* Task directions
Your output must consist of the records printed verbatim, with the pictures excluded.

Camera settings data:
= = =

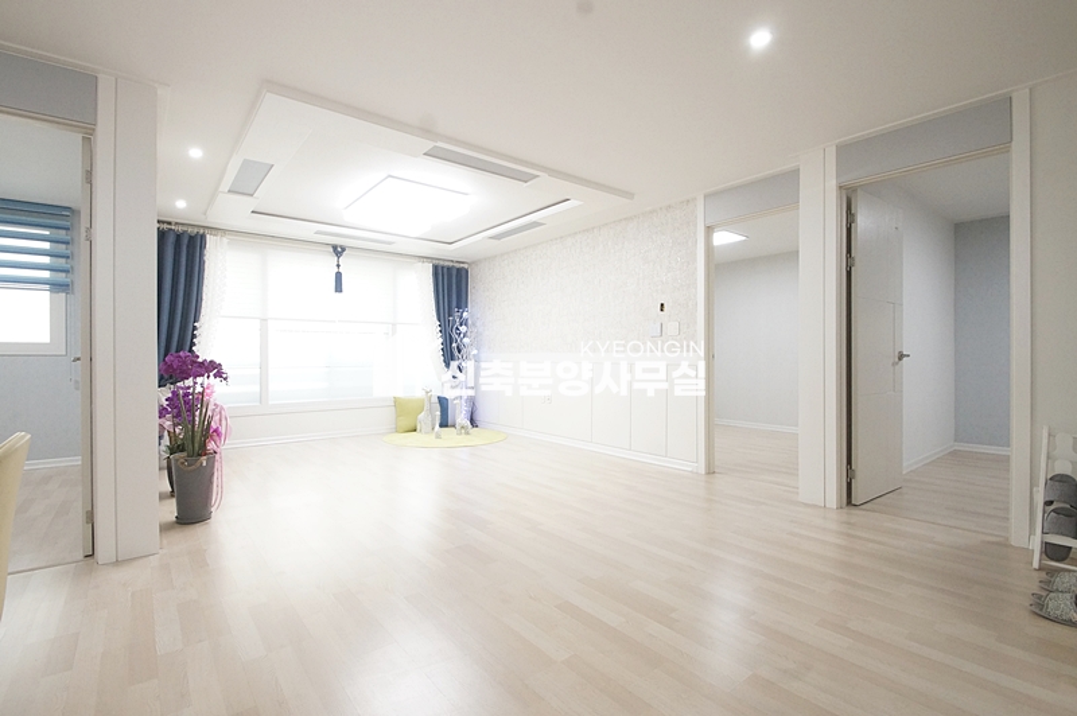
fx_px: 448
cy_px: 358
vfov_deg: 77.2
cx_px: 538
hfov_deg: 100.4
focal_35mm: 15
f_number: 9
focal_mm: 10
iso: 1600
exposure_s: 1/40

= = =

* Answer to the problem
fx_px: 448
cy_px: 358
vfov_deg: 77.2
cx_px: 538
hfov_deg: 100.4
focal_35mm: 15
f_number: 9
focal_mm: 10
iso: 1600
exposure_s: 1/40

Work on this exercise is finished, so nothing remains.